My last Slow Museums post was in December 2019, which means I haven’t been to a museum in over a year.
I didn’t even know the Uffizi was reopening today; it was a coincidence that I happened to be in Florence. Tuscany is a yellow zone, at least for now, and that means (this time) that museums can be open on weekdays. (Not weekends, because that would cause groups to form, and crowding. Just weekdays.) It also means we can travel outside our comune, although it is discouraged unless necessary for work or health. We are still not allowed to leave our region.
Incredible. I simply walked in the front door of the Uffizi – the same entrance where I normally line up to wait behind several other tour groups, with my own group behind me. There was a ticket booth in the lobby. There were two people in front of me, standing on yellow dots designed to keep us 1,8 meters apart. I stood on my yellow dot, then a minute later when it was my turn I walked up and said, I would like a ticket please, and they sold me one. Immediately. For immediate entry. And it only cost €12. It was all so strange, like a normal museum.
No guard checking tickets at the top of the monumental staircase. Inside, there were other visitors, but only so many as one might see on a crowded day in a normal museum.

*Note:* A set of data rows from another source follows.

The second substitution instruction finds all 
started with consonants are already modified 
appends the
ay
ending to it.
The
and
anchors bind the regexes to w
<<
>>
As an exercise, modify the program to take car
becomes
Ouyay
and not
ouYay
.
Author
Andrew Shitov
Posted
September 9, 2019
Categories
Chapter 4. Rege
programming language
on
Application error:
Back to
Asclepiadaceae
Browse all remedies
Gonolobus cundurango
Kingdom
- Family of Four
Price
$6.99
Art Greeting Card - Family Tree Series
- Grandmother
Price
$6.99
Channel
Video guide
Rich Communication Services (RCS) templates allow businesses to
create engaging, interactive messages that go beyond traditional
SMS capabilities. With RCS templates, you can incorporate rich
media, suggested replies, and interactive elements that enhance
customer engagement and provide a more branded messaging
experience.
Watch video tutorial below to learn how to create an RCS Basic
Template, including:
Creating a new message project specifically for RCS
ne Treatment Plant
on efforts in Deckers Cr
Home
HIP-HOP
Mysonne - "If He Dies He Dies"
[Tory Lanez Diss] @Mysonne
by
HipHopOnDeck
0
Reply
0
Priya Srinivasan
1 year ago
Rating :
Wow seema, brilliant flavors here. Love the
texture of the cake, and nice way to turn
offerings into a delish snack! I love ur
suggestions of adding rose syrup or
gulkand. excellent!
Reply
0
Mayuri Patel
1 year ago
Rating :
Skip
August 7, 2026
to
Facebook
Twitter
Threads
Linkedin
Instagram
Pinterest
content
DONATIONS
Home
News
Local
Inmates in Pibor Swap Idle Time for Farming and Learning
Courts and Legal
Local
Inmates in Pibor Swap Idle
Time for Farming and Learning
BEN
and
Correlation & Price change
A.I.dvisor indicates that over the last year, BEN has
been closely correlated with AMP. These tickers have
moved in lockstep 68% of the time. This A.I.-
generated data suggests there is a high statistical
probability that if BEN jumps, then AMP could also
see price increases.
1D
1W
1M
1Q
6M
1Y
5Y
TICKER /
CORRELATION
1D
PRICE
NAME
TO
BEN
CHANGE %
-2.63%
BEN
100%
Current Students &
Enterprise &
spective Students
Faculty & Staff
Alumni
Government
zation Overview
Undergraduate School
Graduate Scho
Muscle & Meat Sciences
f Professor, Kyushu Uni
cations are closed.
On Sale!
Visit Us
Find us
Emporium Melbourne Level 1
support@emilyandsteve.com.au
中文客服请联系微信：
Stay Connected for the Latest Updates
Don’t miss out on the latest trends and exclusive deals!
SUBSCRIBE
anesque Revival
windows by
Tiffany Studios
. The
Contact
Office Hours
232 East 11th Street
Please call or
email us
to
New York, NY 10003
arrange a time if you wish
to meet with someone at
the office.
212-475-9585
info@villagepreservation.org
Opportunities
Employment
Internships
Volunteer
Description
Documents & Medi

Even more unbelievable: I could see the art in the Botticelli room. I could stand in front of it. I could get close to it. I could hear myself think about it. I could stay as long as I liked. I did so, studying all the tiny, perfectly-painted plants at the feet of the figures.
It was the same in the Leonardo da Vinci room…
… and in front of Michelangelo’s Doni tondo.
I feel certain that never again in my lifetime will I experience the Uffizi like this.